### Assigned task
Word for word, repeat the entries, minus the pictures.

### Source data
****************
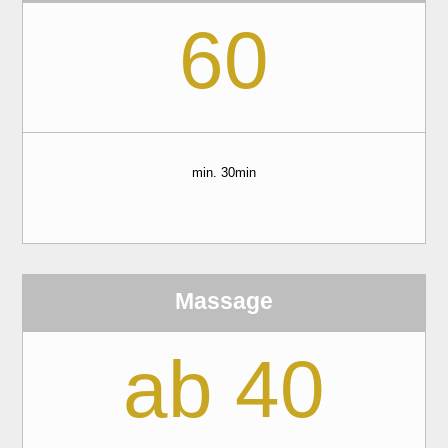
60
min. 30min
Massage
ab 40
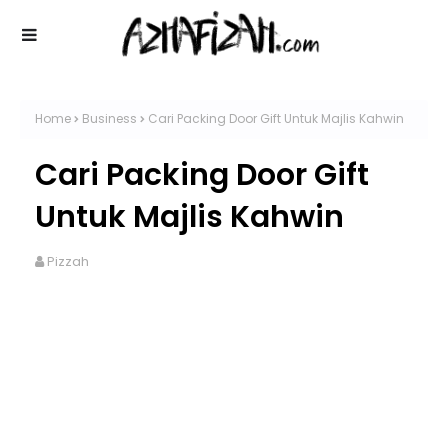
Home
Business
Cari Packing Door Gift Untuk Majlis Kahwin
Cari Packing Door Gift
Untuk Majlis Kahwin
Pizzah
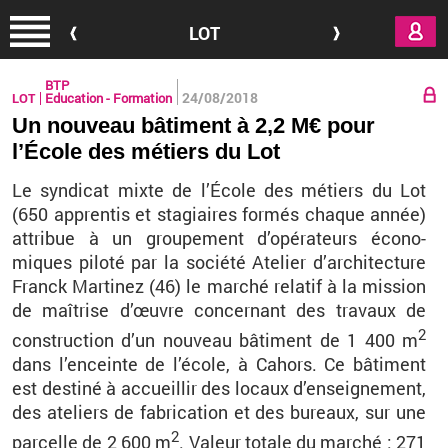
Aller au contenu principal
LOT
BTP
24/08/2018
LOT
Education - Formation
Un nouveau bâtiment à 2,2 M€ pour
l’École des métiers du Lot
Le syn­di­cat mixte de l’École des mé­tiers du Lot
(
650 ap­pren­tis et sta­giaires for­més chaque année)
at­tri­bue à un grou­pe­ment d’opé­ra­teurs éco­no­
miques pi­loté par la so­ciété Ate­lier d’ar­chi­tec­ture
Franck Mar­ti­nez (46) le mar­ché re­la­tif à la mis­sion
de maî­trise d’œuvre concer­nant des tra­vaux de
2
construc­tion d’un nou­veau bâ­ti­ment de 1 400 m
dans l’en­ceinte de l’école, à Ca­hors. Ce bâ­ti­ment
est des­tiné à ac­cueillir des lo­caux d’en­sei­gne­ment,
des ate­liers de fa­bri­ca­tion et des bu­reaux, sur une
2
par­celle de 2 600 m
. Va­leur to­tale du mar­ché : 271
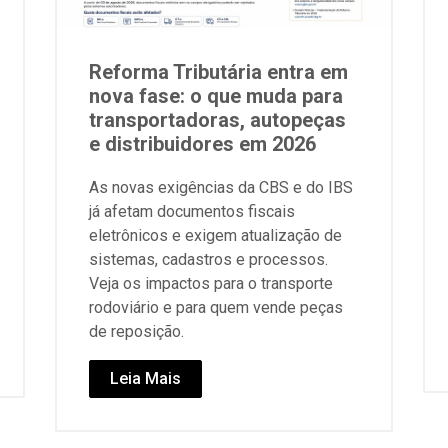
Reforma Tributária entra em
nova fase: o que muda para
transportadoras, autopeças
e distribuidores em 2026
As novas exigências da CBS e do IBS
já afetam documentos fiscais
eletrônicos e exigem atualização de
sistemas, cadastros e processos.
Veja os impactos para o transporte
rodoviário e para quem vende peças
de reposição.
Leia Mais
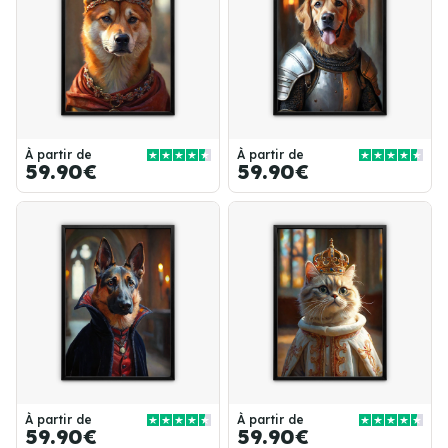
À partir de
À partir de
59.90€
59.90€
À partir de
À partir de
59.90€
59.90€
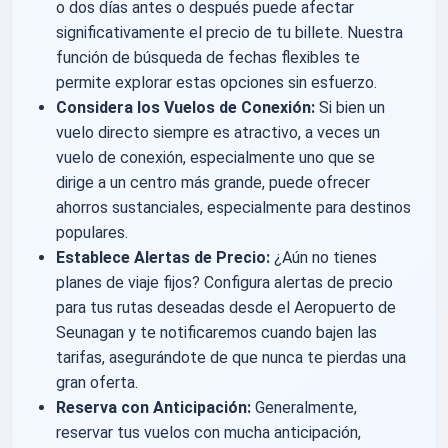
o dos días antes o después puede afectar
significativamente el precio de tu billete. Nuestra
función de búsqueda de fechas flexibles te
permite explorar estas opciones sin esfuerzo.
Considera los Vuelos de Conexión:
Si bien un
vuelo directo siempre es atractivo, a veces un
vuelo de conexión, especialmente uno que se
dirige a un centro más grande, puede ofrecer
ahorros sustanciales, especialmente para destinos
populares.
Establece Alertas de Precio:
¿Aún no tienes
planes de viaje fijos? Configura alertas de precio
para tus rutas deseadas desde el Aeropuerto de
Seunagan y te notificaremos cuando bajen las
tarifas, asegurándote de que nunca te pierdas una
gran oferta.
Reserva con Anticipación:
Generalmente,
reservar tus vuelos con mucha anticipación,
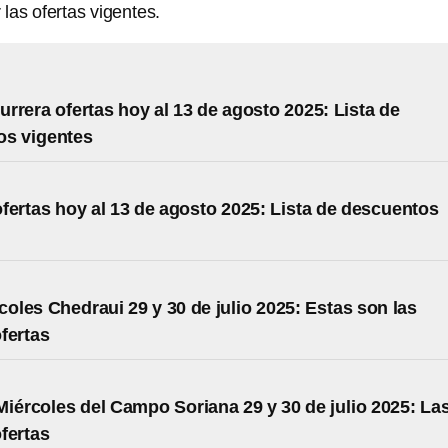
las ofertas vigentes.
rrera ofertas hoy al 13 de agosto 2025: Lista de
os vigentes
fertas hoy al 13 de agosto 2025: Lista de descuentos
coles Chedraui 29 y 30 de julio 2025: Estas son las
fertas
Miércoles del Campo Soriana 29 y 30 de julio 2025: La
fertas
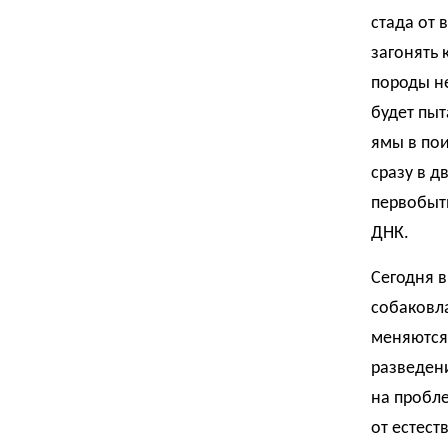
стада от 
загонять 
породы не
будет пыт
ямы в пои
сразу в д
первобыт
ДНК.
Сегодня в
собаковла
меняются 
разведени
на пробле
от естест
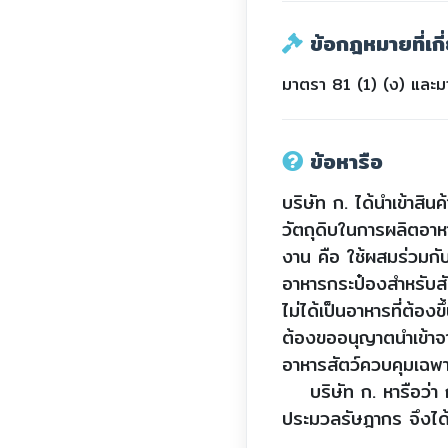
ข้อกฎหมายที่เกี
มาตรา 81 (1) (ง) และม
ข้อหารือ
บริษัท ก. ได้นำเข้
วัตถุดิบในการผลิตอาห
งาน คือ ใช้ผสมร่วมกับว
อาหารกระป๋องสำหรับสัต
ไม่ได้เป็นอาหารที่ต้
ต้องขออนุญาตนำเข้าจา
อาหารสัตว์ควบคุมเฉพา
บริษัท ก. หารือว่า ก
ประมวลรัษฎากร จึงได้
****************
### Answer area
60
min. 30min
Massage
ab 40
Home
Business
Cari Packing Door Gift Untuk Majlis Kahwin
Cari Packing Door Gift
Untuk Majlis Kahwin
Pizzah
Aller au contenu principal
LOT
BTP
24/08/2018
LOT
Education - Formation
Un nouveau bâtiment à 2,2 M€ pour
l’École des métiers du Lot
Le syn­di­cat mixte de l’École des mé­tiers du Lot
(
650 ap­pren­tis et sta­giaires for­més chaque année)
at­tri­bue à un grou­pe­ment d’opé­ra­teurs éco­no­
miques pi­loté par la so­ciété Ate­lier d’ar­chi­tec­ture
Franck Mar­ti­nez (46) le mar­ché re­la­tif à la mis­sion
de maî­trise d’œuvre concer­nant des tra­vaux de
2
construc­tion d’un nou­veau bâ­ti­ment de 1 400 m
dans l’en­ceinte de l’école, à Ca­hors. Ce bâ­ti­ment
est des­tiné à ac­cueillir des lo­caux d’en­sei­gne­ment,
des ate­liers de fa­bri­ca­tion et des bu­reaux, sur une
2
par­celle de 2 600 m
. Va­leur to­tale du mar­ché : 271
Reforma Tributária entra em
nova fase: o que muda para
transportadoras, autopeças
e distribuidores em 2026
As novas exigências da CBS e do IBS
já afetam documentos fiscais
eletrônicos e exigem atualização de
sistemas, cadastros e processos.
Veja os impactos para o transporte
rodoviário e para quem vende peças
de reposição.
Leia Mais
À partir de
À partir de
59.90€
59.90€
À partir de
À partir de
59.90€
59.90€
o dos días antes o después puede afectar
significativamente el precio de tu billete. Nuestra
función de búsqueda de fechas flexibles te
permite explorar estas opciones sin esfuerzo.
Considera los Vuelos de Conexión:
Si bien un
vuelo directo siempre es atractivo, a veces un
vuelo de conexión, especialmente uno que se
dirige a un centro más grande, puede ofrecer
ahorros sustanciales, especialmente para destinos
populares.
Establece Alertas de Precio:
¿Aún no tienes
planes de viaje fijos? Configura alertas de precio
para tus rutas deseadas desde el Aeropuerto de
Seunagan y te notificaremos cuando bajen las
tarifas, asegurándote de que nunca te pierdas una
gran oferta.
Reserva con Anticipación:
Generalmente,
reservar tus vuelos con mucha anticipación,
las ofertas vigentes.
rrera ofertas hoy al 13 de agosto 2025: Lista de
os vigentes
fertas hoy al 13 de agosto 2025: Lista de descuentos
coles Chedraui 29 y 30 de julio 2025: Estas son las
fertas
Miércoles del Campo Soriana 29 y 30 de julio 2025: La
fertas
стада от 
загонять 
породы не
будет пыт
ямы в пои
сразу в д
первобыт
ДНК.
Сегодня в
собаковла
меняются 
разведени
на пробле
от естест
ข้อกฎหมายที่เกี
มาตรา 81 (1) (ง) และม
ข้อหารือ
บริษัท ก. ได้นำเข้
วัตถุดิบในการผลิตอาห
งาน คือ ใช้ผสมร่วมกับว
อาหารกระป๋องสำหรับสัต
ไม่ได้เป็นอาหารที่ต้
ต้องขออนุญาตนำเข้าจา
อาหารสัตว์ควบคุมเฉพา
บริษัท ก. หารือว่า ก
ประมวลรัษฎากร จึงได้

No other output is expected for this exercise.